Lisa turned to English, ‘I’m insisting that he plays. I’m sure you’re right. It will do him good.’

So it was agreed that Harry should play golf with Jack English every Sunday morning. When they met for the first time at the club house, English said, ‘Listen, pal. I’m not playing. You’re my alibi. I’ve got a hot piece of tail I want to take care of. You get it?’

Startled, Harry said, ‘So what do I do?’

English grinned. ‘You can get fixed up with a foursome. Be a pal. I’ll do the same for you any time you want.’ So Harry played foursomes while English had a couple of hours in the hay with his girlfriend. Then Harry began to see there was a chance for him to cheat if he found the right girl.

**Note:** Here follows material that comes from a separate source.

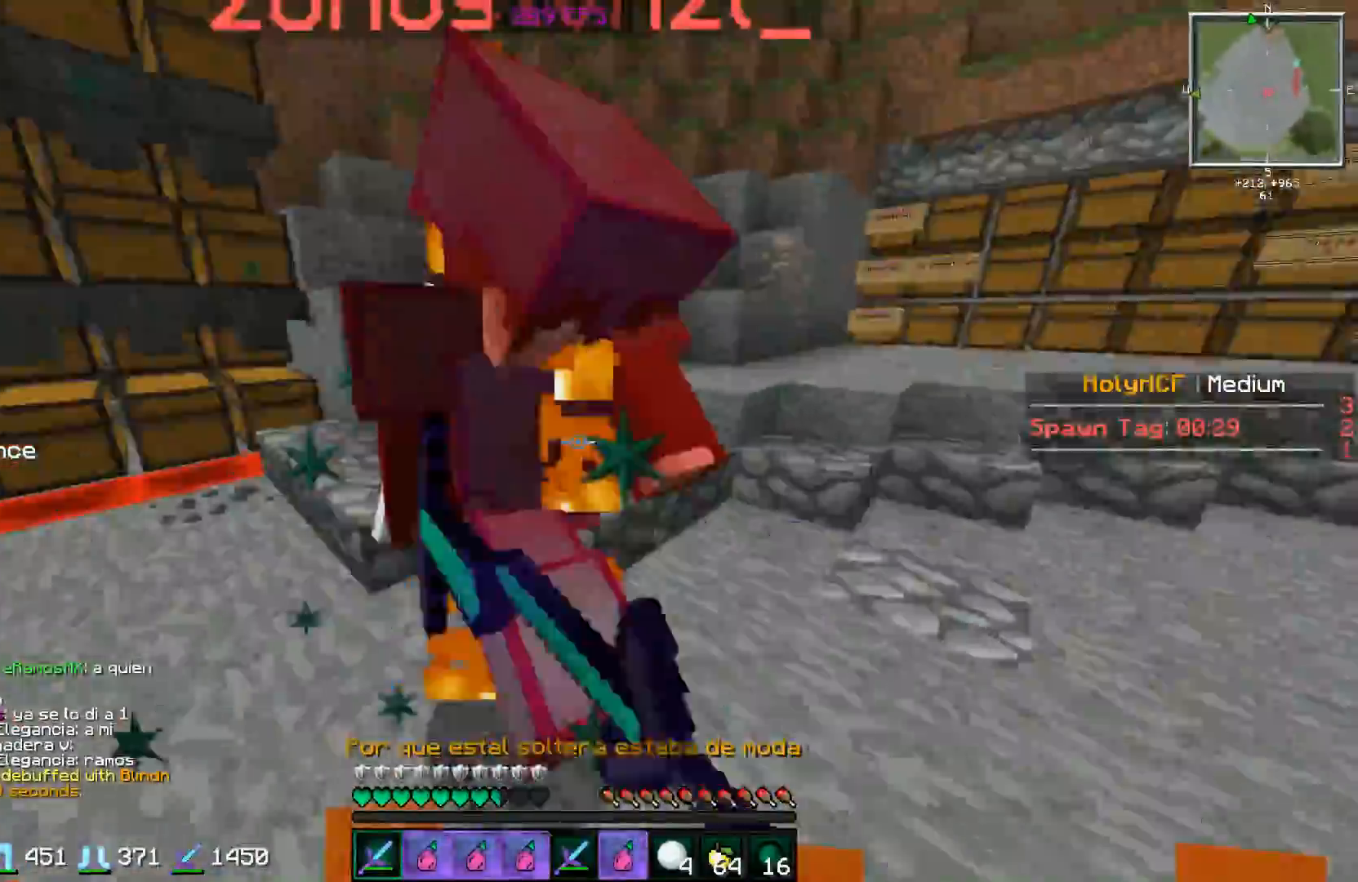
{"keys": ["d", "w"], "mouse": ["left"], "events": [[50, "mouse_left", "down"], [50, "mouse_right", "down"], [100, "mouse_left", "up"], [100, "mouse_right", "up"], [100, "w", "up"], [200, "mouse_left", "down"], [250, "mouse_left", "up"], [300, "s", "down"], [350, "mouse_left", "down"], [350, "s", "up"], [400, "mouse_left", "up"], [450, "w", "down"], [500, "mouse_left", "down"]]}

Then one evening when he returned from the office, Lisa herself gave him what he was hoping for . . . Lisa herself. . .

 

 

Four

 

H
arry had a depressing day in the office. Nothing had gone right. He knew that if he had been a more forceful salesman he would have got a rich client from Texas on the dotted line, but at the last moment, the tall, leathery-looking man had shaken his head and said he wanted more time to think before he committed himself. The deal that slipped through Harry’s fingers was worth three hundred thousand dollars.

Feeling deflated, he drove home and walked out on to the terrace where Lisa was sitting in her wheelchair. She was staring across the magnificent garden where three Chinese gardeners were looking busy and doing nothing. One glance at her sullen expression made Harry’s heart sink. She was obviously in one of her bad moods.

As he came over to kiss her, she waved him away.